Copper demand is set to double within the next two decades, but miners will need to re-evaluate ways of commercialising the resource as ore levels continue to fall.
This is the warning conveyed by the International Copper Association Australia (ICAA), which correlates to data from Australia’s Office of the Chief Economist (OCE) showing growth in global copper demand is currently exceeding growth in supply.
Speaking at the Copper to the World conference in Adelaide on Tuesday, ICAA chief executive officer John Fennell said most of the world’s largest operating copper mines are more than 75 years old and while ore levels keep dropping, demand keeps rising.
“Copper use will be 26 million tonnes a year by 2040, double what it is today,” Mr Fennell said.
He said miners will be forced to “get more from less”, or search “much deeper than they have every gone before and in riskier, hard to access areas”.
Mr Fennell said this was possible with modern technologies such as artificial intelligence, robotic machinery and armies of advanced sensors, which would also produce safer, greener copper with minimal impact on people and the environment.
“Getting copper out and up from 1-2km underground would have been science fiction once but running a completely automated mine with intelligent machines and haulage from an urban centre is now possible,” he said.
However, Mr Fennell said the roll-out of copper mining technology has not been as rapid or widespread as first predicted, with adoption mainly undertaken by “big miners with deep pockets”.
“We need to ensure sure technology is identified, tested and implemented as widely as possible,” he added.
Ore decline inhibits productivity in Chile
Declining ore levels are a hurdle faced by one of the world’s copper powerhouse nations, Chile, where copper mining currently makes up 13% of the country’s gross domestic product.
Copper also accounts for 60% of its annual exports, mainly to Asian countries including the metal’s top consumer, China.
Also speaking at the copper conference, Minnovex AG vice president Juan Rayo Calderon said Chile’s biggest challenge was that its mining productivity has fallen well below that of its overseas competitors.
“Copper mining in Chile has become more and more difficult as ore bodies decline, the target rocks are increasingly harder, and water is getting far more expensive,” Mr Calderon said.
He said another issue was “human productivity, which faces rising demands of higher salaries, and increased community expectations around more environmentally sympathetic mining”.
These demands have affected not only Chile but the global copper market recently, with a strike at one of the country’s top producing copper mines being attributed to a sudden rise in copper prices.
However, Mr Calderon said a “road map” backed by Chilean government and private sector research and development initiatives to improve productivity is expected to be updated this year.
“That will assist our current gains in seeking to lift productivity while meeting higher public expectations about the way we mine,” he said.
Copper prices and outlook
Copper prices hit a five-month low of US$5,740 per tonne earlier this month but recovered overnight, boosted by a strike that slashed output in half at the Chuquicamata mine in Chile, operated by the world’s top copper producer Codelco.

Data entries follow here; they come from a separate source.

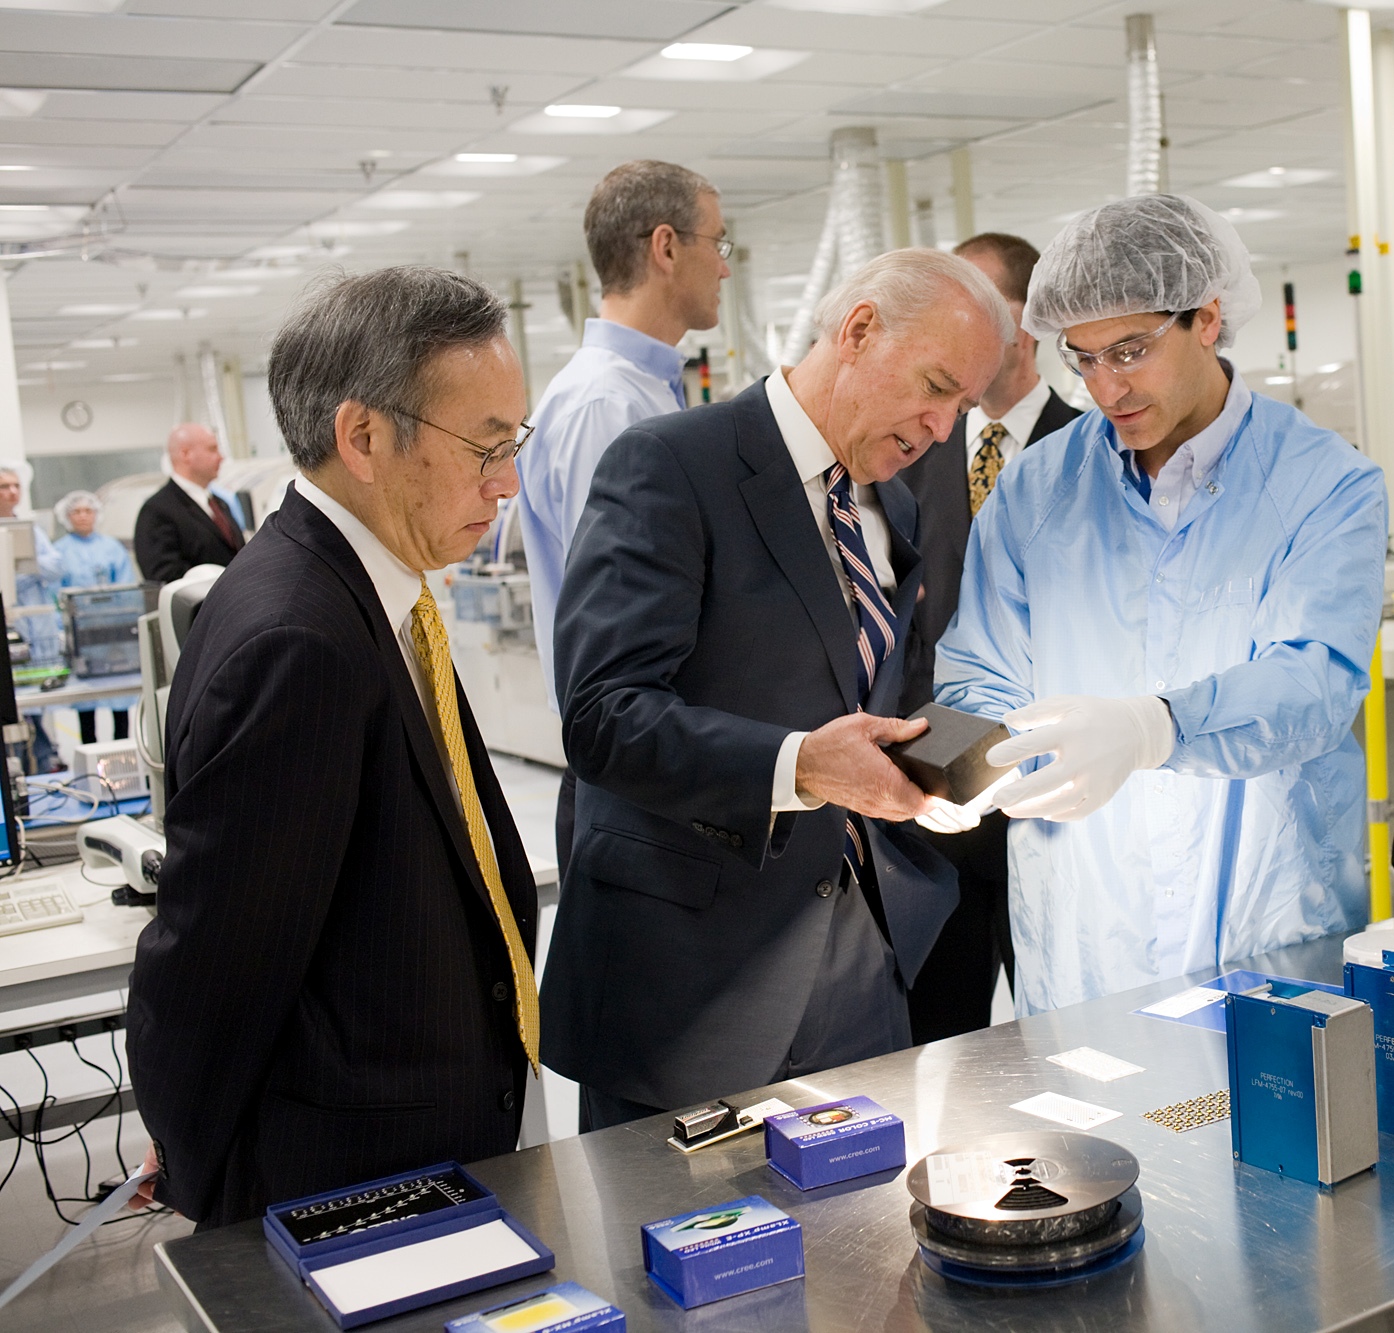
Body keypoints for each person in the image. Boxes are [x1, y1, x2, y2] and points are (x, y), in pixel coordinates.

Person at [540, 248, 1013, 1130]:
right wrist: (801, 764)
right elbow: (603, 714)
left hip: (859, 963)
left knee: (866, 1244)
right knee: (686, 1254)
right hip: (694, 984)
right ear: (860, 330)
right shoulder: (671, 466)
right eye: (936, 386)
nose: (943, 428)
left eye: (961, 406)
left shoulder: (893, 504)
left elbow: (876, 688)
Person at [126, 267, 540, 1226]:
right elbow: (215, 967)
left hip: (411, 1142)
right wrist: (204, 1170)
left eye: (513, 441)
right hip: (342, 1172)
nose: (507, 479)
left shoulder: (371, 591)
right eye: (484, 443)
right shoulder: (297, 640)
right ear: (362, 437)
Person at [934, 194, 1388, 1015]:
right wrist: (984, 766)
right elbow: (975, 671)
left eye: (1130, 350)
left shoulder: (1328, 484)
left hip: (1269, 928)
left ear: (1207, 318)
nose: (1106, 387)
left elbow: (1315, 685)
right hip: (1084, 939)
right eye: (1082, 358)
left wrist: (1155, 726)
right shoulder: (1035, 490)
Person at [515, 160, 730, 884]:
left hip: (655, 758)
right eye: (718, 244)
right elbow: (624, 623)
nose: (725, 270)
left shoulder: (643, 395)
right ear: (666, 247)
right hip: (635, 774)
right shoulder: (606, 407)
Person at [899, 232, 1081, 1044]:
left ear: (1026, 318)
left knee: (1065, 1032)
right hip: (940, 804)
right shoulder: (916, 456)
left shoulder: (1092, 454)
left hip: (1055, 796)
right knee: (945, 1041)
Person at [53, 490, 137, 745]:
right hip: (80, 634)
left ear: (96, 515)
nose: (82, 516)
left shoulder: (111, 547)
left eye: (88, 511)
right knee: (85, 696)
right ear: (67, 517)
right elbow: (55, 594)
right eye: (76, 511)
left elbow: (125, 586)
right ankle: (88, 749)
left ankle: (122, 748)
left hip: (112, 632)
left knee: (119, 692)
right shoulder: (59, 552)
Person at [0, 466, 64, 771]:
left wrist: (25, 566)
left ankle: (42, 761)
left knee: (36, 707)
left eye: (15, 485)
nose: (11, 492)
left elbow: (55, 567)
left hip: (37, 630)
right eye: (4, 486)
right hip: (10, 625)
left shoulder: (31, 530)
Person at [133, 423, 244, 583]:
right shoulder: (157, 511)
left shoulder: (218, 504)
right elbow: (163, 574)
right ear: (185, 454)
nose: (221, 457)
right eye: (212, 449)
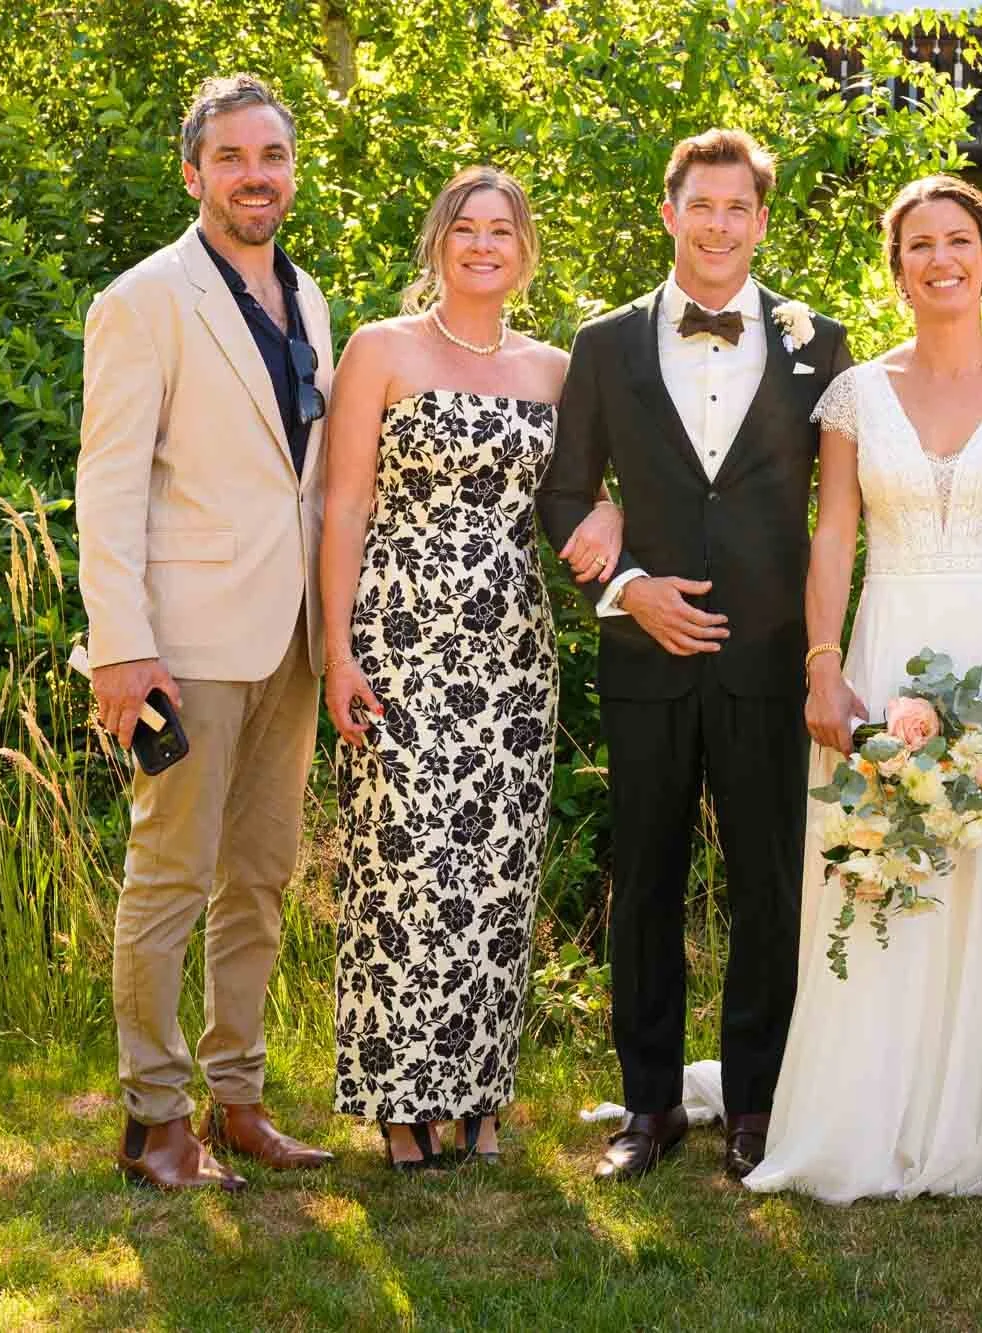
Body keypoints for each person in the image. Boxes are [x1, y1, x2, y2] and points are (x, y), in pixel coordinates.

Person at [742, 175, 982, 1204]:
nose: (938, 259)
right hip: (881, 645)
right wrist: (822, 663)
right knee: (871, 875)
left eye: (957, 241)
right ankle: (855, 1115)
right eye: (916, 246)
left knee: (981, 878)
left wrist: (971, 553)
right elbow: (834, 534)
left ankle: (962, 1123)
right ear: (896, 272)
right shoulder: (854, 393)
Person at [537, 129, 855, 1183]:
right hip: (646, 659)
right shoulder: (604, 344)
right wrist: (629, 590)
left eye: (738, 208)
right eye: (700, 205)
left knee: (770, 887)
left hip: (768, 659)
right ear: (667, 211)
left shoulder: (821, 344)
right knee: (646, 889)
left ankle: (758, 1106)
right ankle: (649, 1106)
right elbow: (565, 495)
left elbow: (842, 509)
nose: (719, 225)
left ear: (761, 222)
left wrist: (823, 648)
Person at [318, 168, 623, 1169]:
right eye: (465, 228)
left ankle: (481, 1094)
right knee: (400, 861)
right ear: (437, 241)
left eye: (502, 230)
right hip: (399, 630)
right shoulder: (379, 349)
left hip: (510, 645)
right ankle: (399, 1098)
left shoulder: (554, 368)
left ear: (524, 250)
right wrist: (336, 651)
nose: (482, 245)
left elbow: (577, 492)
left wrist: (610, 511)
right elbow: (345, 506)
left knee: (495, 866)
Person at [77, 73, 335, 1190]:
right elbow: (109, 482)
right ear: (193, 174)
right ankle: (153, 1120)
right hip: (181, 643)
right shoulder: (141, 299)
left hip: (291, 641)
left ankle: (237, 1100)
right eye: (230, 158)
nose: (254, 177)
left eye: (270, 156)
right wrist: (123, 643)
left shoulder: (309, 298)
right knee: (170, 876)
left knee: (262, 876)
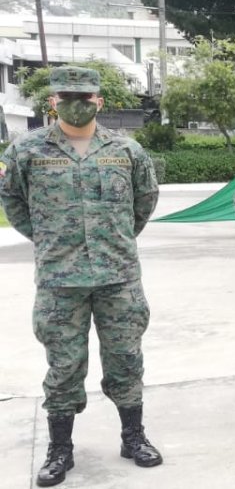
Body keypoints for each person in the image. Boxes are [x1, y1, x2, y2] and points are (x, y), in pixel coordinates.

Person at [0, 66, 162, 487]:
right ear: (52, 102)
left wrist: (117, 238)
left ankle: (133, 437)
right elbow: (13, 201)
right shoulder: (27, 150)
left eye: (85, 97)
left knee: (126, 359)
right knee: (64, 365)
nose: (76, 104)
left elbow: (144, 201)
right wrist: (49, 238)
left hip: (118, 276)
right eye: (66, 97)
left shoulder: (126, 150)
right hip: (60, 280)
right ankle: (60, 450)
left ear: (99, 102)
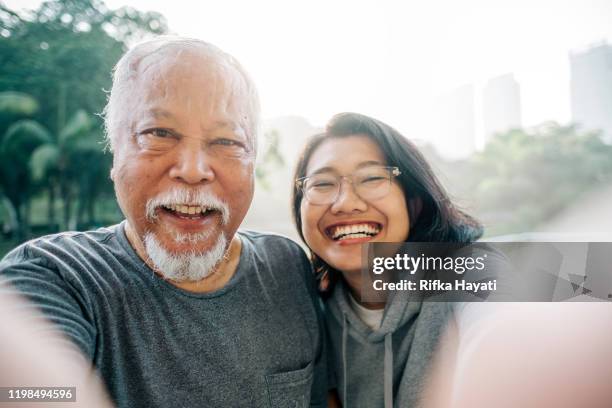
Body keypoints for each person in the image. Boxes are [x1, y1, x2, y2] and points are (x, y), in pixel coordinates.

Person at [0, 37, 326, 408]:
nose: (192, 170)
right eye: (158, 134)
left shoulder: (287, 268)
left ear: (254, 162)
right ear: (115, 152)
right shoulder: (53, 276)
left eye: (227, 141)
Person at [291, 112, 483, 407]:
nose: (345, 203)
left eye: (371, 178)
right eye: (323, 184)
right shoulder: (310, 315)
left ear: (415, 202)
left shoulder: (469, 270)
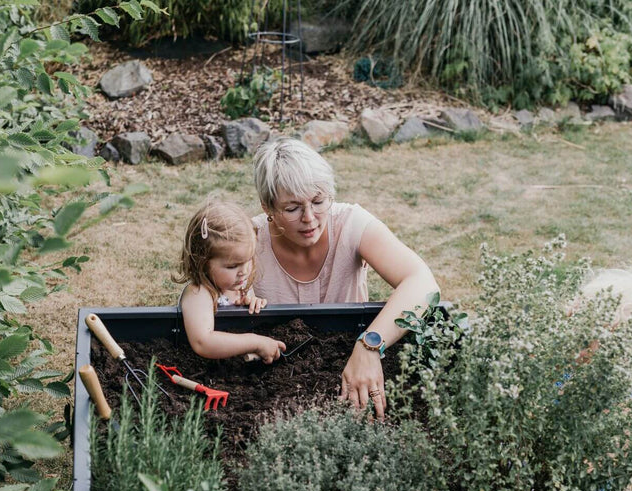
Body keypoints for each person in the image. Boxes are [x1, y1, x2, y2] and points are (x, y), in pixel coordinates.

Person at [251, 137, 440, 418]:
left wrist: (369, 346)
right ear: (268, 207)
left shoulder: (351, 223)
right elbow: (197, 302)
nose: (310, 218)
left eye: (318, 201)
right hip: (270, 382)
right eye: (292, 208)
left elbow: (423, 283)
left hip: (347, 363)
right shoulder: (248, 239)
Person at [174, 200, 287, 363]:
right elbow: (203, 342)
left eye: (248, 260)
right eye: (233, 266)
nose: (244, 272)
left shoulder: (239, 283)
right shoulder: (199, 294)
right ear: (203, 262)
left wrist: (253, 302)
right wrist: (255, 342)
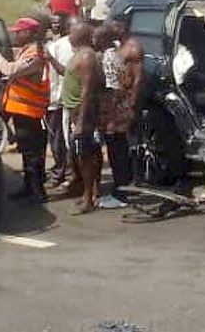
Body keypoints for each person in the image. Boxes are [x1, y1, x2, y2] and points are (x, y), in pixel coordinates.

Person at [0, 17, 50, 203]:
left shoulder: (34, 54)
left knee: (32, 155)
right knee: (27, 153)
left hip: (30, 112)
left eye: (19, 32)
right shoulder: (28, 50)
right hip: (22, 110)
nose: (15, 34)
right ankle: (29, 188)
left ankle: (36, 192)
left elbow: (10, 70)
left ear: (29, 33)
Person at [96, 16, 144, 209]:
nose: (111, 27)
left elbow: (138, 80)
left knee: (119, 148)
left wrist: (130, 104)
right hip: (114, 102)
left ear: (123, 27)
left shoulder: (133, 48)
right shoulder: (118, 46)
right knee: (114, 147)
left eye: (114, 25)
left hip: (122, 104)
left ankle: (122, 192)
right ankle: (121, 187)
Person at [59, 22, 101, 214]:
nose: (69, 36)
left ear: (80, 36)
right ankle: (88, 193)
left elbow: (87, 91)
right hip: (74, 110)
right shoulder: (79, 54)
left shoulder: (86, 57)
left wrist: (81, 121)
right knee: (80, 154)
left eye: (72, 33)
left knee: (85, 155)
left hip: (81, 111)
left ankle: (88, 198)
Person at [43, 14, 78, 187]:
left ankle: (72, 175)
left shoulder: (87, 48)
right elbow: (51, 76)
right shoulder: (57, 47)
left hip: (77, 102)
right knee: (57, 140)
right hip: (57, 100)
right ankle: (59, 172)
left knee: (72, 140)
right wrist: (51, 100)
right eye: (73, 27)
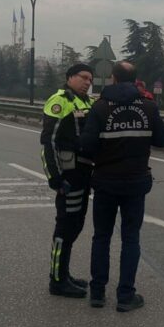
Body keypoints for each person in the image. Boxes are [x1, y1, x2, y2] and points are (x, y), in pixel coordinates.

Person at [80, 61, 164, 312]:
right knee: (131, 238)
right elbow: (163, 140)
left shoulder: (99, 107)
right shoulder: (149, 107)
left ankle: (97, 293)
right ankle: (125, 295)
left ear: (114, 79)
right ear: (134, 80)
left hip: (105, 182)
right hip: (135, 183)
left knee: (102, 237)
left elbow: (86, 146)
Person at [41, 63, 94, 297]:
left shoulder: (87, 102)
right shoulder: (59, 101)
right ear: (70, 77)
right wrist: (55, 178)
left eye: (90, 79)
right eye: (83, 77)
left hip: (84, 174)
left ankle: (64, 273)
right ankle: (57, 280)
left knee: (76, 225)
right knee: (65, 226)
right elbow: (48, 142)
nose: (87, 82)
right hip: (68, 175)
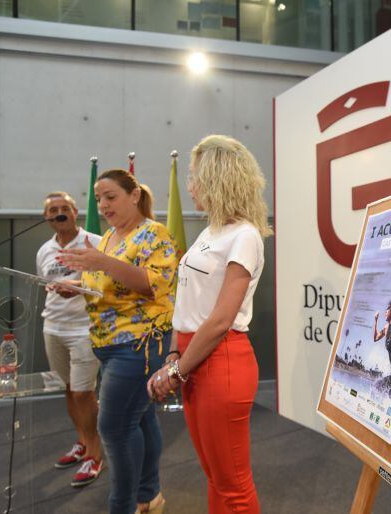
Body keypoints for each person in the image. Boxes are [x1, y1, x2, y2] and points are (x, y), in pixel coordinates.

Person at [147, 135, 271, 514]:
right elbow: (187, 302)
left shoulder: (245, 235)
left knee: (232, 484)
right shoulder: (209, 232)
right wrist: (173, 355)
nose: (189, 186)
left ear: (219, 178)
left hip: (221, 361)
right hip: (191, 358)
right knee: (215, 476)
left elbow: (220, 320)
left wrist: (177, 371)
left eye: (195, 175)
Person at [56, 169, 177, 514]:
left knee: (114, 427)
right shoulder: (109, 237)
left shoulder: (154, 233)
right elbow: (105, 286)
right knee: (139, 420)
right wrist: (75, 286)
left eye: (110, 197)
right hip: (108, 345)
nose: (103, 205)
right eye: (98, 198)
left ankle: (122, 506)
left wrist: (101, 262)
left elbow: (155, 284)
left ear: (134, 195)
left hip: (139, 345)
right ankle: (148, 495)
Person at [36, 191, 102, 487]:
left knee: (82, 393)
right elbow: (45, 283)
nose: (59, 213)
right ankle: (82, 443)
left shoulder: (94, 243)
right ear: (46, 217)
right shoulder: (44, 250)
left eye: (65, 208)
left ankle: (95, 455)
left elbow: (108, 283)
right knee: (67, 389)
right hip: (53, 327)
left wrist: (79, 286)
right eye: (53, 210)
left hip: (84, 328)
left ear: (76, 212)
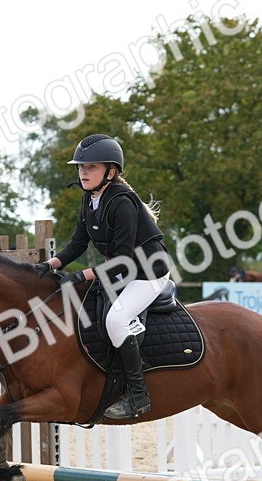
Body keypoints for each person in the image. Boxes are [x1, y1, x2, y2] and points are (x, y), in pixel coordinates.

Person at [38, 134, 170, 419]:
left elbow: (123, 260)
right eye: (80, 168)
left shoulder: (122, 203)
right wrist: (49, 265)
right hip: (124, 270)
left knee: (116, 319)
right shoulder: (90, 200)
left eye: (91, 167)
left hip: (148, 273)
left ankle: (138, 395)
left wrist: (82, 275)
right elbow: (77, 244)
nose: (83, 173)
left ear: (110, 172)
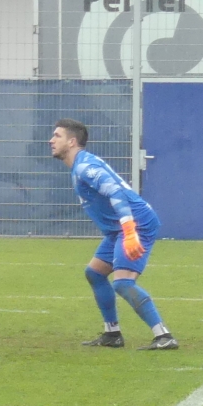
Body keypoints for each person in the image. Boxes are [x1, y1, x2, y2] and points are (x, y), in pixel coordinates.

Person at [49, 119, 178, 350]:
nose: (51, 140)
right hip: (117, 229)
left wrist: (129, 230)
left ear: (72, 141)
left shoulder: (84, 167)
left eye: (57, 136)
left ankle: (164, 336)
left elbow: (115, 191)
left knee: (123, 283)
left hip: (135, 223)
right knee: (95, 273)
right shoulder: (80, 164)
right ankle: (112, 334)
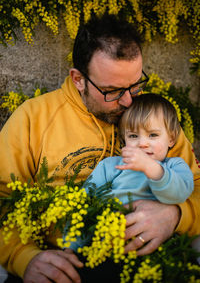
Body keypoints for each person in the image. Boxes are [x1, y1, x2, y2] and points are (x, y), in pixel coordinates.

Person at [0, 12, 199, 283]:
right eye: (113, 91)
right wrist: (24, 257)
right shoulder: (33, 118)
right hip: (65, 262)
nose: (129, 102)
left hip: (147, 263)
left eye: (136, 84)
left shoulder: (152, 117)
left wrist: (176, 215)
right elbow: (2, 199)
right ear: (78, 79)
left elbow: (195, 185)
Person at [65, 93, 194, 252]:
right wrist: (70, 247)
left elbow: (178, 195)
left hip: (160, 246)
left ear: (171, 139)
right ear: (124, 140)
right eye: (133, 136)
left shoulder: (175, 166)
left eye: (153, 135)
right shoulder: (110, 166)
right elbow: (84, 204)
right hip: (108, 245)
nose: (142, 144)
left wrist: (151, 168)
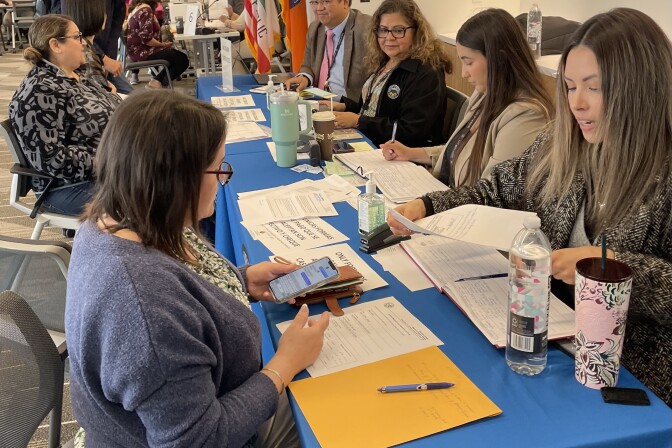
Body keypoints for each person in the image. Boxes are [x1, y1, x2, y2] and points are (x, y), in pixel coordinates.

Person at [388, 8, 672, 407]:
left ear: (640, 87)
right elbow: (498, 189)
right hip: (548, 346)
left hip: (632, 379)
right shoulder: (565, 142)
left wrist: (610, 268)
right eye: (570, 87)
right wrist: (428, 204)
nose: (578, 104)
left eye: (594, 87)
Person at [66, 90, 330, 447]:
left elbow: (182, 283)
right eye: (219, 168)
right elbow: (199, 440)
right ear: (178, 178)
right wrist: (285, 364)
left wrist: (240, 280)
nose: (223, 180)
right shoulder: (146, 308)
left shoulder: (113, 221)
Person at [381, 8, 552, 187]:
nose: (463, 73)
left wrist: (427, 204)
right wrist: (410, 153)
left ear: (499, 59)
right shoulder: (484, 94)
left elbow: (491, 191)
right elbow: (459, 151)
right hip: (445, 192)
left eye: (468, 62)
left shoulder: (526, 115)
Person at [8, 15, 121, 216]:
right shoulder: (41, 91)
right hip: (66, 186)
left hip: (107, 170)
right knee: (155, 193)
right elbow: (51, 158)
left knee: (180, 174)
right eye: (77, 37)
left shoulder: (73, 76)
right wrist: (113, 161)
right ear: (55, 45)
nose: (83, 43)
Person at [330, 0, 450, 148]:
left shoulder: (426, 72)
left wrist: (358, 121)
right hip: (373, 142)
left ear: (416, 31)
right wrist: (344, 106)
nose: (389, 37)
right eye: (383, 30)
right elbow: (374, 110)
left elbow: (410, 131)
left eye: (398, 30)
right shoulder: (386, 60)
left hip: (403, 155)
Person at [284, 0, 370, 102]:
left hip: (349, 107)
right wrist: (305, 78)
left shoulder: (367, 28)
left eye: (326, 2)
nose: (319, 8)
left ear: (345, 3)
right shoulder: (315, 28)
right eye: (314, 2)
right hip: (318, 100)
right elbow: (307, 66)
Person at [126, 0, 189, 88]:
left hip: (138, 51)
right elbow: (146, 39)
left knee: (176, 55)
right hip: (142, 52)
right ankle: (157, 82)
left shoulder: (138, 8)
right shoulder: (145, 10)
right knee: (182, 59)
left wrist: (162, 44)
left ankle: (158, 81)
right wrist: (162, 45)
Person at [62, 0, 117, 92]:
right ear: (95, 14)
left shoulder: (73, 47)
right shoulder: (87, 55)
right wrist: (113, 92)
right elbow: (103, 99)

According to Reuters, benchmark copper on the London Metal Exchange gained 0.5% to US$5,848/t in closing open-outcry trading after an earlier intraday low of US$5,776/t.
This price recovery was also attributed to continued declining output from China, which last month fell 5.2% year-on-year and 3.9% month-to-month to 711,000t, the news wire reported.
Meanwhile, some analysts have warned copper and other industrial metals could be pressured by market expectations of damage to growth and demand prospects from the US-China trade dispute.
The OCE also warned in its Resources and Energy Quarterly report for March 2019 that trade tensions could counterbalance some price gains.
“However, it is also possible that investors will pay less heed to trade tensions and associated risks over time as markets adapt to the situation,” the report stated.
Another speaker at the Adelaide conference, CRU Consulting principal analyst Erik Heimlich, said the trade tensions were creating some misconceptions on pricing and impacts but the longer-term copper outlook was “robust”.
“This will see output coming through from the mines approved for development in the past 12 months – where not much additional capacity was coming to actual market – and the spate of copper mergers and acquisitions will add price improvement as worthwhile assets get better attention and investment,” Mr Heimlich said.
He added that China, which currently accounts for almost half of global copper demand, would still be a top consumer in the next five years. However, India and Asia are expected to drive global copper growth beyond 2025.
“I expect 12% of new demand in this period to come from India and around 10% from ASEAN countries – stabilising copper growth globally at around 2% a year over the next four years,” Mr Heimlich said.
With inventories near record lows, the OCE has forecast copper prices to rise significantly to US$6,978/t in 2019 before peaking at around US$8,500/t in 2021, then easing back to US$7,342/t by 2024.